Online images have shown female police officers, clad in all-black chadors, berating and arresting women whose heads were uncovered. AFP could not independently verify the authenticity of the images.

The dress code has been in place since the aftermath of the Islamic revolution of 1979. Offenders face fines or prison terms of up to two months.

But Iran’s reformist newspaper Shargh reported on Sunday that four women have received additional punishment including attending “psychological classes”, and driving bans.

During the months of protest, which Tehran generally labelled as foreign-instigated “riots”, thousands of Iranians were arrested and hundreds killed including dozens of security personnel.

Iran’s conservatives, who dominate the country’s parliament and leadership, have passionately defended the dress code but, with many Iranians demanding change, in May the judiciary and the government proposed a “Support for the Culture of Hijab and Chastity” bill, which sparked heated debate within the country.

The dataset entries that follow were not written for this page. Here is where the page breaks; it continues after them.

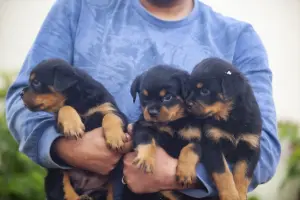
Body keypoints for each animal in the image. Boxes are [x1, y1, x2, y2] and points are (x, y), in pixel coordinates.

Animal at [20, 58, 128, 200]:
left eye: (36, 82)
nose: (20, 93)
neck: (77, 98)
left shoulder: (109, 108)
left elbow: (111, 116)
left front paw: (115, 138)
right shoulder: (58, 122)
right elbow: (64, 108)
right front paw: (73, 126)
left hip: (111, 185)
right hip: (57, 175)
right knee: (67, 193)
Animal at [124, 65, 202, 199]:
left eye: (168, 97)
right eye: (145, 97)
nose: (152, 112)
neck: (172, 123)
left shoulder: (197, 138)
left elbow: (191, 148)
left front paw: (185, 172)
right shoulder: (142, 126)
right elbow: (146, 139)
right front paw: (145, 159)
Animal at [186, 57, 262, 200]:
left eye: (204, 91)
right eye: (189, 90)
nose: (186, 104)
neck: (231, 117)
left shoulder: (251, 147)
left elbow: (243, 174)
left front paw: (240, 194)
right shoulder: (212, 144)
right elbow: (223, 173)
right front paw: (230, 195)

The text proposes increased fines for “any person removing their veil in public places or on the internet” but withdraws the threat of a prison sentence.

Within Iran’s leadership “there is no consensus on the hijab”, as some favour repression, while others “believe that other means must be tried”, sociologist Abbas Abdi has said.

The United States, Britain and the European Union have imposed several rounds of sanctions on Iran over its response to the protest movement.